WHAT THIS EXERCISE ASKS.
1 – Repeat word for word the part of the passage on small embedded GPUs that opens with the words containing "Performance is nowhere" and closes with "basic display functionality.".
2 – Write the next part of the passage on small embedded GPUs, picking up after its last sentence.

QUOTED PASSAGE.
# # #

I have an idea for a small embedded product which needs a lot of compute and networking, but only very modest graphical capabilities. The NXP Layerscape LX2160A [1] would be perfect, but I have to pass on it because it doesn't come with an embedded GPU. I just want a small GPU!
[1]: https://www.nxp.com/products/processors-and-microcontrollers...
Performance is nowhere near a modern iGPU, because an iGPU has access to all of the system memory and caches and power budget, and a simple m.2 device has node of that. Even low-end PCIe GPUs (single slot, half-length/half-height) struggle to outperform better iGPUs and really only make sense when you have to use them for basic display functionality.

# # #

ENTRIES SHOWN.
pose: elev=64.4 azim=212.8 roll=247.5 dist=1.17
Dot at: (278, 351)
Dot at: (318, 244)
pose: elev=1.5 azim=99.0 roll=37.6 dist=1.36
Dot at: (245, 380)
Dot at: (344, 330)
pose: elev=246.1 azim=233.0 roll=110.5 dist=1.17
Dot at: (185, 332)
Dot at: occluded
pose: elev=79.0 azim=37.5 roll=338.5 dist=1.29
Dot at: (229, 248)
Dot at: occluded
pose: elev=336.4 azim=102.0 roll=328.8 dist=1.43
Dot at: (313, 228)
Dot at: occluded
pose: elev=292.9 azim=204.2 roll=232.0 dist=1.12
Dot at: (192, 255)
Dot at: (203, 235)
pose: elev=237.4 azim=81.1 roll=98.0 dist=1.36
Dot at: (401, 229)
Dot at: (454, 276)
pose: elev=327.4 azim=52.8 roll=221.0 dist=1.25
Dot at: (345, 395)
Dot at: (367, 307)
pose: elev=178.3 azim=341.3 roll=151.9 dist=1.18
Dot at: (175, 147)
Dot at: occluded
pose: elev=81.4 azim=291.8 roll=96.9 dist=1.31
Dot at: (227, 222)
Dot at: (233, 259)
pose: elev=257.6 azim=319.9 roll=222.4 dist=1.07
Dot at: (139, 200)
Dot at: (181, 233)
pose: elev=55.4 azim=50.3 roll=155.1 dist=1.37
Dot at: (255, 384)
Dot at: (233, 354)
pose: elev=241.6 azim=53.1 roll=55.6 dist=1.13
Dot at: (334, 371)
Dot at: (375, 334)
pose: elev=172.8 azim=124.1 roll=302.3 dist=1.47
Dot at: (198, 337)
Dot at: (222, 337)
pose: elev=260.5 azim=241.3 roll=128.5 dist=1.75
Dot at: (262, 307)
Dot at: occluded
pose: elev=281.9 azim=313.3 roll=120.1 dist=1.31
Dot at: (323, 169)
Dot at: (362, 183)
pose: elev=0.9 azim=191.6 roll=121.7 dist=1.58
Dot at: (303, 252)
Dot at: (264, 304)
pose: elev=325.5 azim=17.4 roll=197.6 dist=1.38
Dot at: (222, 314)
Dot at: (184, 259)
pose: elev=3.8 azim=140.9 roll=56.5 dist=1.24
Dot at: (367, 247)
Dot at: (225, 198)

# # #

RESPONSES TO THE EXERCISE.
1 –
Performance is nowhere near a modern iGPU, because an iGPU has access to all of the system memory and caches and power budget, and a simple m.2 device has node of that. Even low-end PCIe GPUs (single slot, half-length/half-height) struggle to outperform better iGPUs and really only make sense when you have to use them for basic display functionality.

2 –
Something else to look at is the Vortex project from Georgia Tech[1]. Rather than recapitulating the fixed-function past of GPU design, I think it looks toward the future, as it's at heart a highly parallel computer, based on RISC-V with some extensions to handle GPU workloads better. The boards it runs on are a few thousand dollars, so it's not exactly a hobbyist friendly, but it certainly is more accessible than closed, proprietary development. There's a 2.0 release that just landed a few months ago.
https://www.amd.com/en/products/system-on-modules/kria/k26/k...
As mentioned in the rest of this thread, the Kria SoMs are FPGA fabric with hardened ARM cores running the show. Beyond just being what was available (for oh so cheap, the Kria devboards are like $350!), these devices also include things like hardened DisplayPort IP attached to the ARM cores allowing me to offload things like video output and audio to the firmware. A previous version of this project was running on a Zynq 7020, for which I needed to write my own HDMI stuff that, while not super complicated, takes up a fair amount of logic and also gets way more complex if it needs to be configurable.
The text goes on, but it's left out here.